Bakhtu cannot bear the separation from Billo and sneaks away in the night. He arrives armed to apply mehndi (henna) to Billo's hands before Chaudhry's name can be written on them. He promises to marry her in two days' time. He is confronted by Makha Natt and his men. Bakhtu kills many of them and is wounded as well. He has a chance to kill Makha, but leaves him alive so that he can marry Billo. He himself disappears.

On the day of Billo's wedding to Makha, Sammiya asks her why she is smiling. She tells Billo that Bakhtu was killed by Makha Natt. She replies that she knows that Bakhtu will come to marry her. Bakhtu arrives on horseback to take his bride. The 'maulvi' and witnesses arrive to solemnise the marriage. Bahar Begum refuses to allow it, claiming that he cannot marry her without her permission. Billo's father has a change of heart and gives his permission, blessing her. Bakhtu's mother arrives as well. The couple is married as Bahar Begum waits for Makha Natt and his men to arrive. Sammiya seats her sister on the horse with her husband and sends her off wishing her happiness. They narrowly escape Natt as Billo's father stands in their way, taking on the cavalry singlehandedly. Bahar Begum is killed in the firing.

The men catch up to Bakhtu and Billo in the forest. Bakhtu shoots many down, but is wounded. The situation appears hopeless until his uncle arrives, joining the fray. Bakhtu's uncle is severely wounded by Natt before Bakhtu kills him.
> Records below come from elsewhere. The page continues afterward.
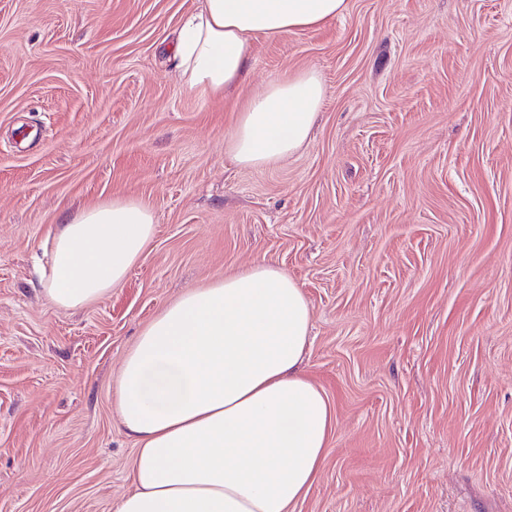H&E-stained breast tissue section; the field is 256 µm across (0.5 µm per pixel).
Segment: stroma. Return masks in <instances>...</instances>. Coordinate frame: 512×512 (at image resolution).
Here are the masks:
<instances>
[{
  "label": "stroma",
  "mask_w": 512,
  "mask_h": 512,
  "mask_svg": "<svg viewBox=\"0 0 512 512\" xmlns=\"http://www.w3.org/2000/svg\"><path fill=\"white\" fill-rule=\"evenodd\" d=\"M199 0H0V512H114L136 442L120 367L166 305L265 262L312 309L336 423L296 512H512V0H347L258 38L205 96L165 53ZM315 69L309 141L226 151L276 74ZM150 204L125 281L79 310L35 271L62 216Z\"/></svg>",
  "instance_id": "stroma-1"
}]
</instances>
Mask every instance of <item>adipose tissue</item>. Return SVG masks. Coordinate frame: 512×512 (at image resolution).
<instances>
[{"mask_svg": "<svg viewBox=\"0 0 512 512\" xmlns=\"http://www.w3.org/2000/svg\"><path fill=\"white\" fill-rule=\"evenodd\" d=\"M346 0H203L172 46L185 85L222 96L240 84L257 38L341 15ZM324 98L313 70L253 92L227 150L266 169L306 144ZM156 231L153 208L115 199L58 224L45 294L80 309L126 279ZM312 320L300 286L258 263L190 290L143 329L119 373L117 409L139 443L134 489L115 512H294L314 485L334 425L301 370Z\"/></svg>", "mask_w": 512, "mask_h": 512, "instance_id": "ef3b65f1", "label": "adipose tissue"}]
</instances>
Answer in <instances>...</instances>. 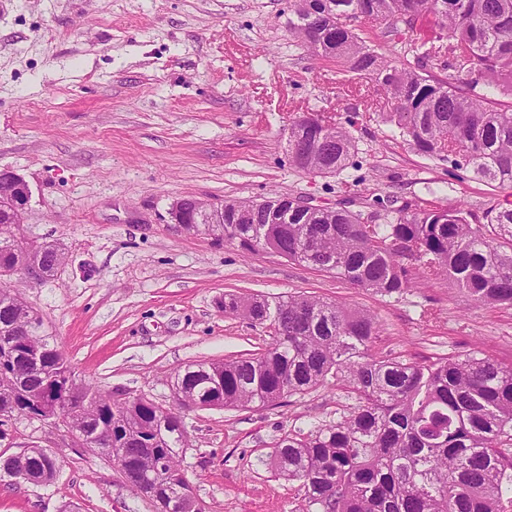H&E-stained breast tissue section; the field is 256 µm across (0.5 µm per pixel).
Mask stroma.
<instances>
[{
  "mask_svg": "<svg viewBox=\"0 0 512 512\" xmlns=\"http://www.w3.org/2000/svg\"><path fill=\"white\" fill-rule=\"evenodd\" d=\"M289 16V0H0V169L32 189L21 236L67 258L54 277L13 285L79 377L168 404L187 364L267 341L261 327L224 315L228 293H305L373 311L380 356L424 362L478 349L512 365V309L476 304L447 278L384 296L170 223V204L186 196L512 203V190L450 181L447 163L400 146L382 118L390 100L297 47ZM309 114L359 115V180L289 165L288 126ZM350 405L329 386L272 409L187 412L183 466L205 512H294L298 482L275 477L262 457L282 433L336 422ZM13 441L16 453L41 442L61 466L47 487L0 481V512H153L117 469L62 433L20 419Z\"/></svg>",
  "mask_w": 512,
  "mask_h": 512,
  "instance_id": "1",
  "label": "stroma"
}]
</instances>
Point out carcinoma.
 Masks as SVG:
<instances>
[{
  "label": "carcinoma",
  "mask_w": 512,
  "mask_h": 512,
  "mask_svg": "<svg viewBox=\"0 0 512 512\" xmlns=\"http://www.w3.org/2000/svg\"><path fill=\"white\" fill-rule=\"evenodd\" d=\"M290 8L298 45L387 94L394 111L386 120L402 146L435 161L461 157L476 179L512 188V103L476 93L493 84L512 98V0H290ZM363 19L418 69L379 54L360 36ZM352 125L323 119L298 144L288 139L289 165L325 177L355 167ZM293 198L236 200L224 207V223L186 231L244 253L274 247L381 295L402 296L446 276L478 304L512 308V208H394L377 197L364 210H301ZM6 218L0 208V268L32 260L57 274L65 257L21 251ZM223 308L269 329L260 352L187 365L169 406L150 398L117 406L114 391L82 379L63 405L98 444L94 451L125 464V481L155 512L189 486L184 411L216 401L224 409L268 408L329 385L347 389L351 411L279 437L266 456L276 475L300 483V512H512V365L480 351L432 362L377 356V315L317 296L228 293ZM29 310L0 283V442L12 439V421L42 413L47 386L74 372L43 319L28 322ZM10 329L18 335H4ZM58 469L51 448L32 445L21 458L0 451V476L48 486Z\"/></svg>",
  "instance_id": "carcinoma-1"
}]
</instances>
He blesses the couple, asking them not to leave the village and to care for his family before he dies in their arms.

== Cast ==
- Moammar Rana as Bakhtu
- Saima Noor as Billo
- Muzaffar Adeeb
- Bahar Begum
- Babar Butt
- Shafqat Cheema
- Sardar Kamal
- Abid Khan
- Irfan Khoosat
- Nargis
- Azhar Rangeela
- Deeba
- Naghma
==Production==
In 2024, Syed Noor revealed that he initially rejected Mommar's casting because his young age and he and Moammar's father were good friends.
== Soundtrack ==

Track list
| No. | Title | Singer(s) | Length |
|---|---|---|---|
| 1. | "Dhola Way Gal Sun Dhola" | Azra Jehan |  |
| 2. | "Karan Main Nazara Jadon Ohdi Tasvir Da" | Ameer Ali |  |
| 3. | "Laiyan Laiyan Main Tere Naal Dholna" | Azra Jehan |  |
| 4. | "Nehre Aa Zalma Ve" | Saira Naseem |  |
| 5. | "Sukh Mahi Naal Ley Gaya" | Nusrat Fateh Ali Khan |  |
| 6. | "Tor Suttan Choorian Te Khol Suttan Waal" | Saira Naseem, Sain Khawar Hussain |  |
| 7. | "Uchi Thaan Tay Yaari Layi" | Saira Naseem, Anwar Rafi |  |
| 8. | "Udd Kothe Utton Kanwa Way" | Saira Naseem, Ameer Ali |  |

==Awards==

| Year | Award | Category | Recipient(s) | Result |
| 1998 | Nigar Awards | Best Film | Haji Faqir Mohammad | Won |
| Best Director | Syed Noor |
| Best Script Writer | Rukhsana Noor |
| Best Actor | Moammar Rana (Great Uncle of Saima Anwar) |
| Best Actress | Saima |
| Best Supporting Actor | Shafqat Cheema |
| Best Supporting Actor (villain) | Babar Butt (as Makha Natt) |
| Best Musician | Zulfiqar Ali |
| Best Lyricist | Ahmed Aqeel Rubi |
| Best Cinematographer | Naseeruddin |
| Best Playback Singer (Female) | Saira Nasim |
| Best Playback Singer (Male) | Ameer Ali |

== Box office ==

Choorian opened in 22 cinemas across Pakistan and earned a total of ₨.200 million in its one-year run.
Choorian became the third highest-grossing film on 23 November 2013 after the record was broken by Waar and Khuda Kay Liye.